Friday, February 10, 2012

Digital Library Fallout Continues


The above poster comes from Sarah Houghton, who is the Acting Director for the San Rafael Public Library, Calofornia and writes a blog Librarian in Black. In frustration to the current non supply of some major publisher's ebook titles, Houghton had posted the notice on her library wall.

Yesterday, Penguin added fuel to the debate when it announced that they have effectively shutting down their ebook relationship with the major digital public library service provider, Overdrive. We find ourselves now asking many questions about the state of digital public library support from publishers and the thorny issue of the ebook rent and loan business models.

Why are some refusing to allow public libraries to loan out their ebooks which are freely available to buy in the market? Why has Penguin withdrawn its ebooks from the Overdrive digital library service? Why has a prominent group of major publishers refused to supply ebooks to public libraries? Why did HarperCollins previously invent a rule that said ebooks wear out after the same number of loans as their physical counterparts and must be bought again? Why are some insisting that library lending has to be done physically in the library and not over the networks?

If we look at the public library we see the friction many predicted between publishers and the libraries over digital content. You can wrap it up many ways, but at the heart lies commerce and the challenges of download to buy versus loan for free. If libraries seize the opportunity to loan ebooks and appeal to a wider and larger audience they could undermine today’s revenue streams. If they don’t seize the digital opportunity and remain wedded in the physical world they could spiral into obsolescence.

Some would suggest that libraries charge for ebook rentals and also sell downloads, but does this work against their public principles. Some would ask why publishers aren’t renting books out direct themselves and why we are still wedded to the ‘ownership’ model in a virtual world? If there were to be a significant shift in market demand, do publishers have rental models that would hold water?

Some like Bloomsbury Online are quietly forging library relationships and moving forward, whilst others appear to be standing firm behind the barricades and not moving.

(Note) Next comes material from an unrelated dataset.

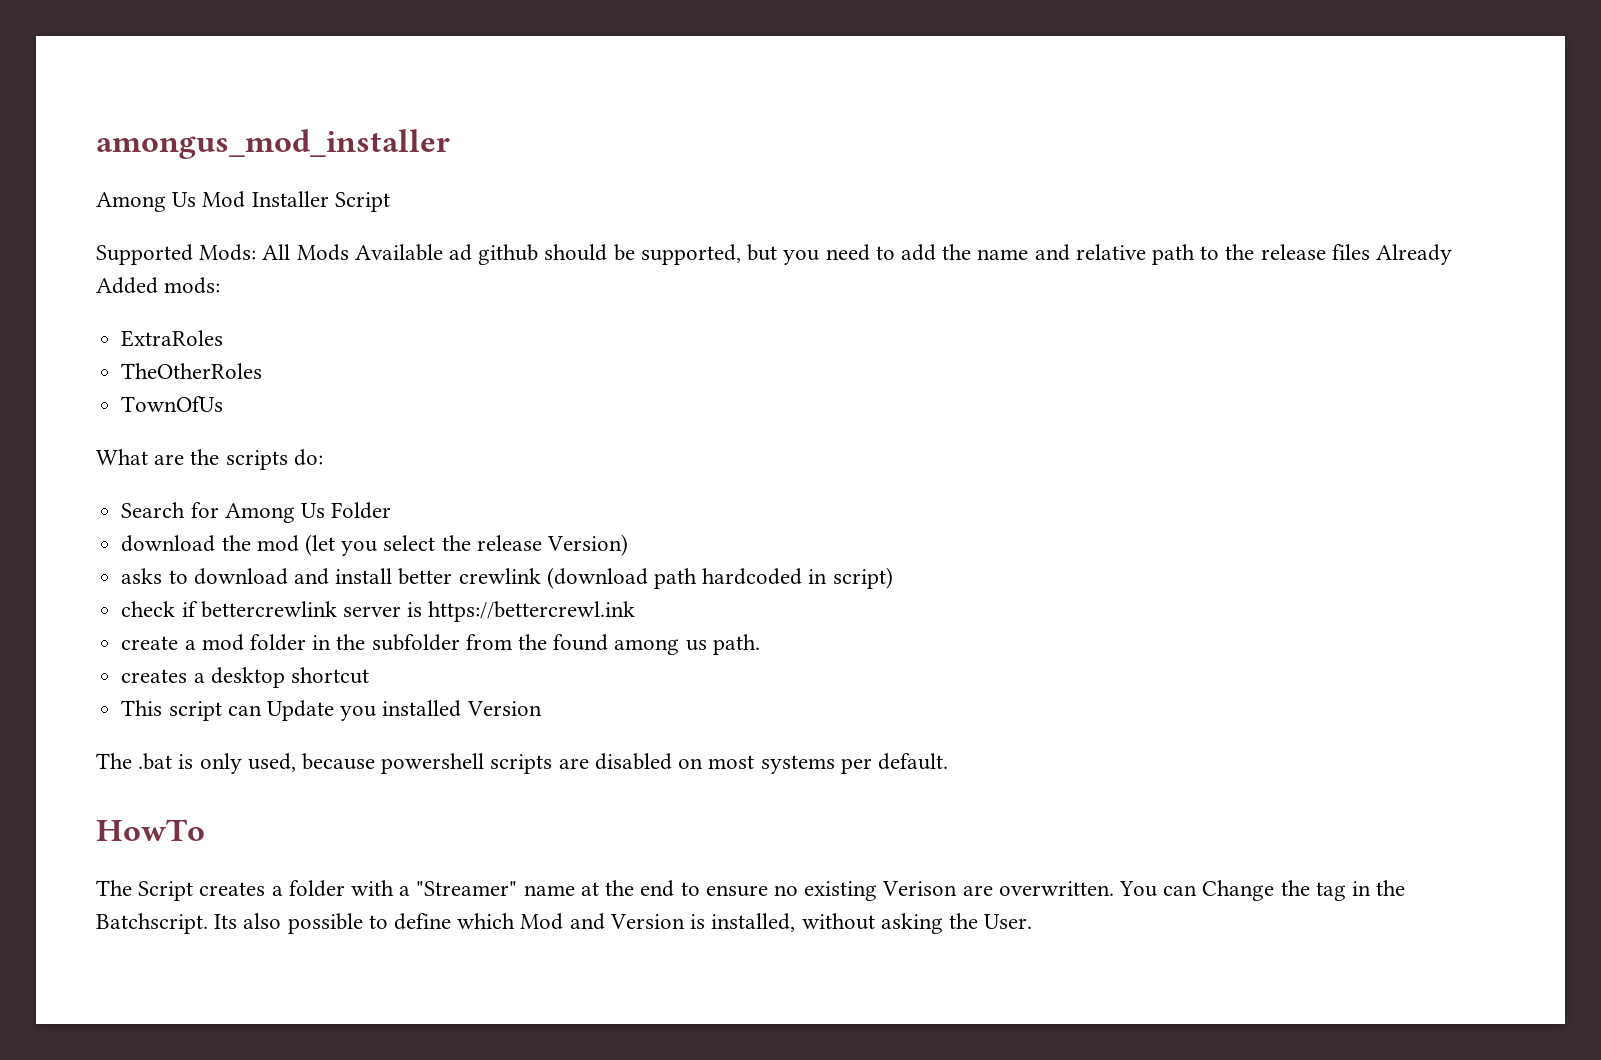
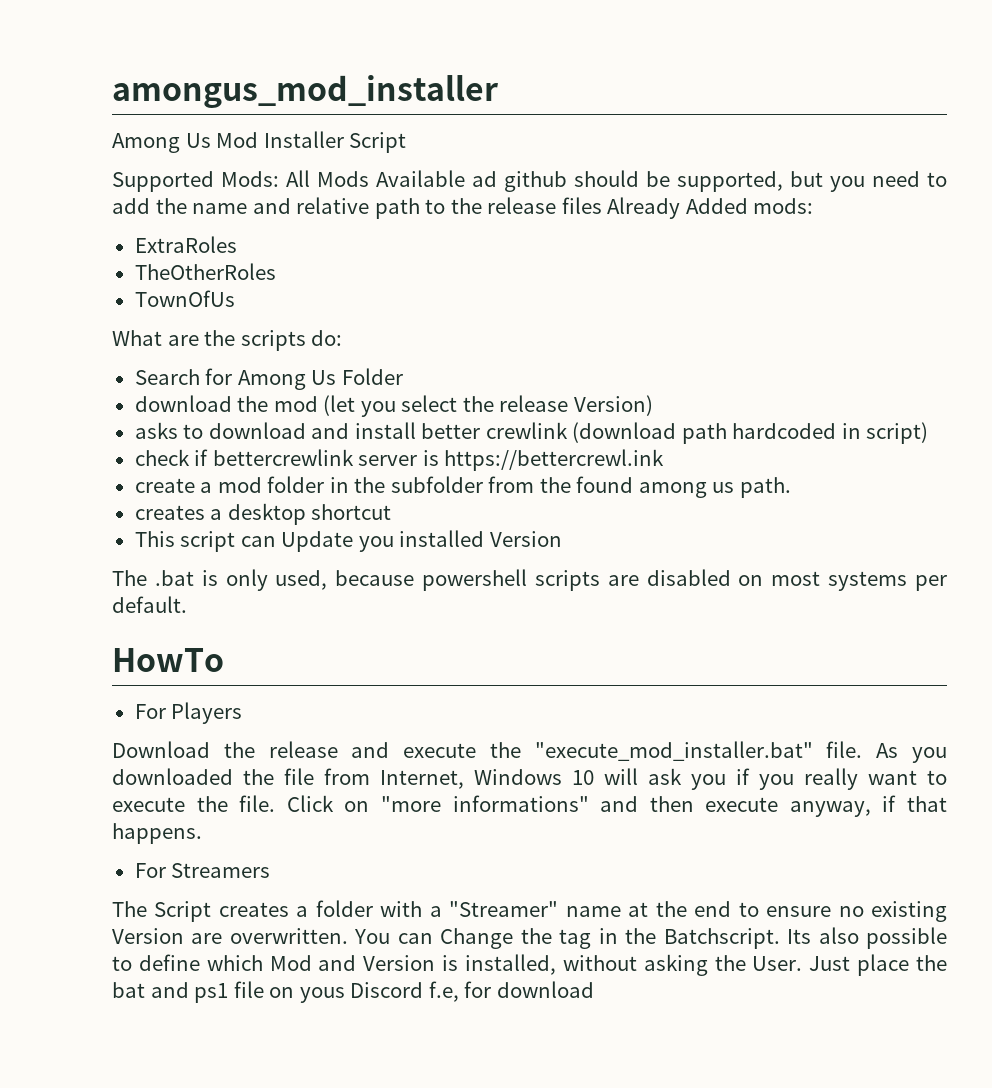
(205, 830) none -> [134,702,243,724] [112,741,947,763] [112,768,947,790] [112,795,948,817] [112,823,202,844] [134,863,271,878] // For Players // Download the release and execute the "execute_mod_installer.bat" file. As you downloaded the file from Internet, Windows 10 will ask you if you really want to execute the file. Click on "more informations" and then execute anyway, if that happens. // For Streamers
[882,881,958,896] Verison -> [112,928,184,944] Version
(1033, 921) none -> [809,954,948,976] [112,981,594,1003] Just place the bat and ps1 file on yous Discord f.e, for download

The Overdrive service is not new and it is the dominant provider to public libraries today, not just in the US, but increasingly in many countries. The libraries like the retailers have left it to third parties to invest and provide the common platform and repository. Was this wise, – probably not? Was it inevitable given the funding, – probably? However, we are were we are and it isn’t going to change for some time.

The tragedy is that these battles are being fought in public at a time when we all try to help reposition the public library in the face of disruptive change, spending cuts and even closures. It would appear to be more about reacting to change, not from a collective, but a singular perspective.

Some of our other recent posts on this subject:
Can eBooks meet the Changing Social Demand? Nov 28th 2011
Whose going to capture the various library worlds? June 20th 2011
Amazon Takes Another Step to Join the Publishing Pieces May 5th 2011
Amazon Overdrive Potentially Lock Up Libraries April 20th 2011
Freeing eLibraries to Compete? March 15th 2011
Digital Library Madness: 26 and You Are Out February 27th 2011
'Public Libraries: Back to the Future'. Brave New World December 2010

2 comments:

Martyn Daniels said...

The latest idea some half brain has had is that the memebrs must go to the library and book out the ebook transferring it from the derver via a dongle to the memebrs device. This is insulting to those who have difficulty through disabilty and by the stupidity of the process in today's networked world can only reflect badly on those promoting it.

We operated a danish library sytem for ebooks which worked fine on the principle that once authenticated network access was fine. Bloomsbury online library shelf works on virtual access after authentication and the vast majority of academic libraries also are remotely accessible.

Perhaps there is more behind the move than the obvious schoolyard tactics of 'its my ball and iam not playing!'

Chris Hamilton-Emery said...

It's often cheaper to pay the 99¢ and buy the eBook than pay the £1.50 library lending fee. Ho hum.